**TASK STATEMENT:**
Return the following from the records below: each line, word for word, starting with the line that contains "Please login" and going on through the line that contains "Cookie Preferences", with nothing outside that range.

**RECORDS SUPPLIED:**

------------------------------------------------------------------------

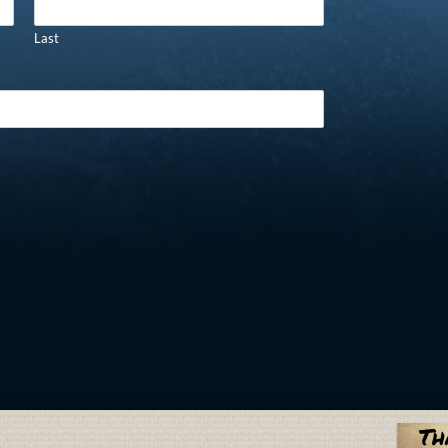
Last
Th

------------------------------------------------------------------------

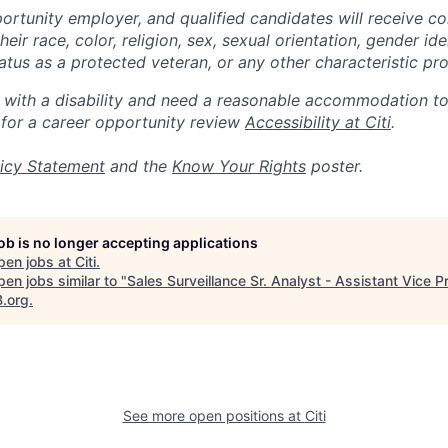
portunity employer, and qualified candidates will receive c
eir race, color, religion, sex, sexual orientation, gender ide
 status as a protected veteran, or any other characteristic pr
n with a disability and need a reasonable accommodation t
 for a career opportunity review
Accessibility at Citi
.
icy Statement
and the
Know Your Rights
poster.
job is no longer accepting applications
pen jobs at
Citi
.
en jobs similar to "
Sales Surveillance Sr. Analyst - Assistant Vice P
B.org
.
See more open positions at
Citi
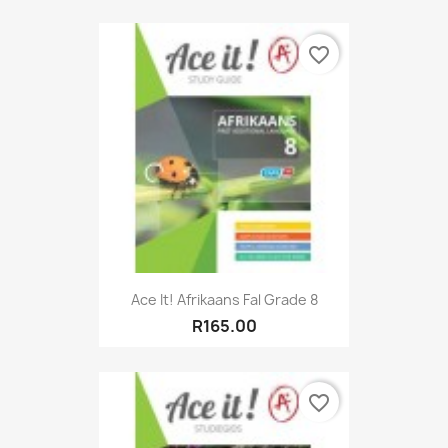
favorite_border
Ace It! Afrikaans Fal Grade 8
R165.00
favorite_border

------------------------------------------------------------------------

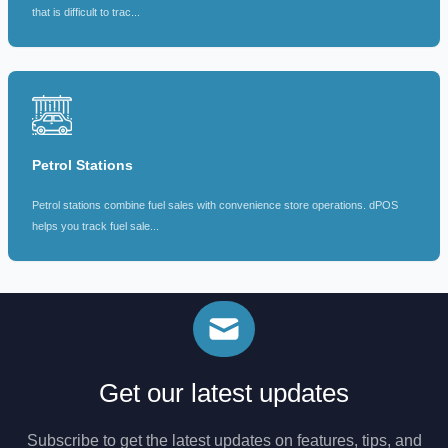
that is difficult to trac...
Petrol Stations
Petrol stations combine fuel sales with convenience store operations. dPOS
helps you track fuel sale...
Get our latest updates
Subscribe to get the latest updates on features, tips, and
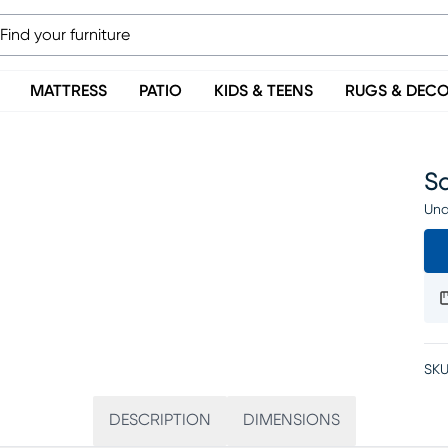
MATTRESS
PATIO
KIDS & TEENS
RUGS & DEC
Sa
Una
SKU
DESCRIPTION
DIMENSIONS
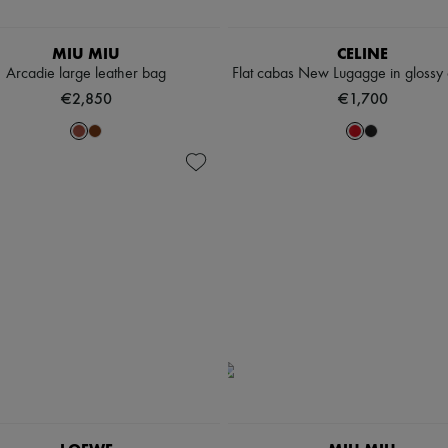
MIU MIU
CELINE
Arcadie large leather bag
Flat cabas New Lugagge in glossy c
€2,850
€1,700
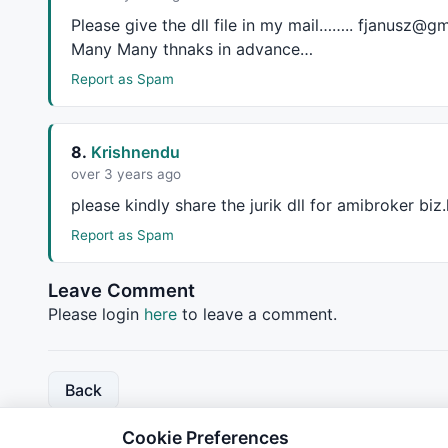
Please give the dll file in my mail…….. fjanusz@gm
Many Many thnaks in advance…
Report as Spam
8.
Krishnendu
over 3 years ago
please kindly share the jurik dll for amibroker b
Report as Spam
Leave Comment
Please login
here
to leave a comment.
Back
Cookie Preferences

------------------------------------------------------------------------

**FINISHED EXERCISE:**
Please login
here
to leave a comment.
Back
Cookie Preferences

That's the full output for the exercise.